HOW ARE THE ANIMALS VIEWED ON WESTMEADOW FARM?
We believe that the animals know how they want to live, and have done so without our help long before we interrupted. The trick is to reestablish the environment they feel comfortable and safe in and trust that they know best. Our Jersey Girls are allowed to be cows, naturally. Then we have to look to Mother Nature and because she knows the whole story, and if we listen to Her cues and observe the animals carefully, then we will end up with an animal treatment policy that is whole and largely self-evident. We can tell you all about our policies, but if you can come to our farm and see the care and love we have for our animals, then we have truly accomplished our goal.
The fundamental Cornerstones of our policy are to remain calm in their presence, never shout at them, never push, shove or bully them and to avoid all practices that mistreat the animals (such as twisting their tails in order to get them to comply). Animals are sentient beings and wonderful creatures that need to be treated with the same respect that you would extend to another human being. They have a role to play on this planet nourishing mankind as well as their own young, that contributes to its success, same as every living creature here. It is for us to enable their environment, meet their comfort needs willingly and with a full heart. When we respect the animals in this way, they will respond in kind and show us the same in bounty and reward us with life long health and the best milk.
HOW IMPORTANT IS HERD MENTALITY?
Believe it or not, cows are very social creatures. If a cow is in a stall setup, never goes out to pasture and spends her whole day in that stall, she rarely gets to socialize. She might not like her neighbor, and can’t do anything about that other than ignore her – another stressor? Cows are social animals who need to live and function as a herd, and even look out for each other. In a confined environment, those needs are impeded, adding more stress. Then there is the physical constraint since the animal is lying in a tight space, often rubbing against the stall’s metal bar for long periods of time. Free stall barns are an improvement over the tie stall, as they allow the animals to move around at will, but they are still living in a concrete environment all day, and ultimately return to a metal divided stall cubicle to lay down and rest.

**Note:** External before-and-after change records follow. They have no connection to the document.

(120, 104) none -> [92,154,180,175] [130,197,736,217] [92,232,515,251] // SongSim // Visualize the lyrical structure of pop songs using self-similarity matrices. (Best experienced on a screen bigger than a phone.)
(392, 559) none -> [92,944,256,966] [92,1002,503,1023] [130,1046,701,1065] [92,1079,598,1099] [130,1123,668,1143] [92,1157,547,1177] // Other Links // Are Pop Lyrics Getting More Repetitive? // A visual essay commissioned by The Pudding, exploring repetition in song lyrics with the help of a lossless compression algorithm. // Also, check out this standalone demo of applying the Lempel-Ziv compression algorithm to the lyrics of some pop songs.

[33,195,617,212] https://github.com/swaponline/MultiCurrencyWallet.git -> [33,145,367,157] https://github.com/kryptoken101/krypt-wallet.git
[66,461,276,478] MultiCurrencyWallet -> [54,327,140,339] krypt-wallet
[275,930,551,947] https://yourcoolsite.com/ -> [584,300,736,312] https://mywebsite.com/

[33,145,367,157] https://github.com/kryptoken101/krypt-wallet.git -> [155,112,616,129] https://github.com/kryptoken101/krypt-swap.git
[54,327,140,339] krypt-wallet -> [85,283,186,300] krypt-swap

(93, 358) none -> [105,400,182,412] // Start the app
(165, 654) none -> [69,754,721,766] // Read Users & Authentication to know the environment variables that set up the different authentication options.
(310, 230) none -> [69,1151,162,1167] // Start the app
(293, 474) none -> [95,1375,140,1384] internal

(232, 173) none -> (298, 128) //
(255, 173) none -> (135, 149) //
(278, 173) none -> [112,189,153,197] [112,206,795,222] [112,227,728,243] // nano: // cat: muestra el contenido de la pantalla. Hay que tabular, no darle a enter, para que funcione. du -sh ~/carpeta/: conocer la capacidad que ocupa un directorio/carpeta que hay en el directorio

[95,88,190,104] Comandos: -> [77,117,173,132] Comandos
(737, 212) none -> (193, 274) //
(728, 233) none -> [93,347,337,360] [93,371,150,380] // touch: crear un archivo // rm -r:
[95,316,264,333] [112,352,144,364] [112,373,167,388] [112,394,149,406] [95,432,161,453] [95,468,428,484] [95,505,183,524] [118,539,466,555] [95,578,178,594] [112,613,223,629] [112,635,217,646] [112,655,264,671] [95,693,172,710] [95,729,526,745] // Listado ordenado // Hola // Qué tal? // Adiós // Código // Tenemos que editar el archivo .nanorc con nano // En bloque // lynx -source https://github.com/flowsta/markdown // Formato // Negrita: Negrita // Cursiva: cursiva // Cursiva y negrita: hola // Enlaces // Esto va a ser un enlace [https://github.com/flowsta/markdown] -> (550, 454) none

Our compost bedded pack allows for our herd to socialize to the fullest extent, while at the same time providing a warm, soft surface where they are comfortable, whether standing or resting. We facilitate herd socialization because we understand that it is central to their nature and is a big stress reducer. It is a fascinating sight to see the Girls interacting with one another; to see the boss cows, the mothers with their daughters, and even see cliques form! We want our herd to socialize not only for our benefit, but because it makes them happier, healthier, and even increases their life expectancy!
WHAT IS THE AVERAGE LIFE EXPECTANCY OF YOUR DAIRY COWS?
Often, in commercial, concentrated feedlot type environments, average life expectancy of a cow is between 3-5 years. In a natural environment, they can typically reach 15 or 16 years our expectation is for the girls to begin retiring at 15 years of age. Our eldest cow is now 15 years old, and we also have several at 10 to 13 years old, still producing great milk yield and a calf every year.
For us it’s much more about enjoying a longer, calmer partnership with the animal and with Nature. It just feels right to work in harmony with something rather than forcing it. We know from experience that Mother Nature cannot be bent to our will, and to try is certain defeat. We can learn so much working with Her as a partner to achieve something great – which is much more fun, and the achievements seem to last so much longer.
Although thankfully rare nowadays, iIf we lose a cow or goat unexpectedly, we always do a necropsy just to find out what exactly happened, as well as making sure a disease or other risk isn’t about to pose a threat to the herd. We almost always learn important information from the necropsy, about what we could change to prevent this from happening again. We are always asking the question - what can we do better. We want to know, and keep making incremental changes.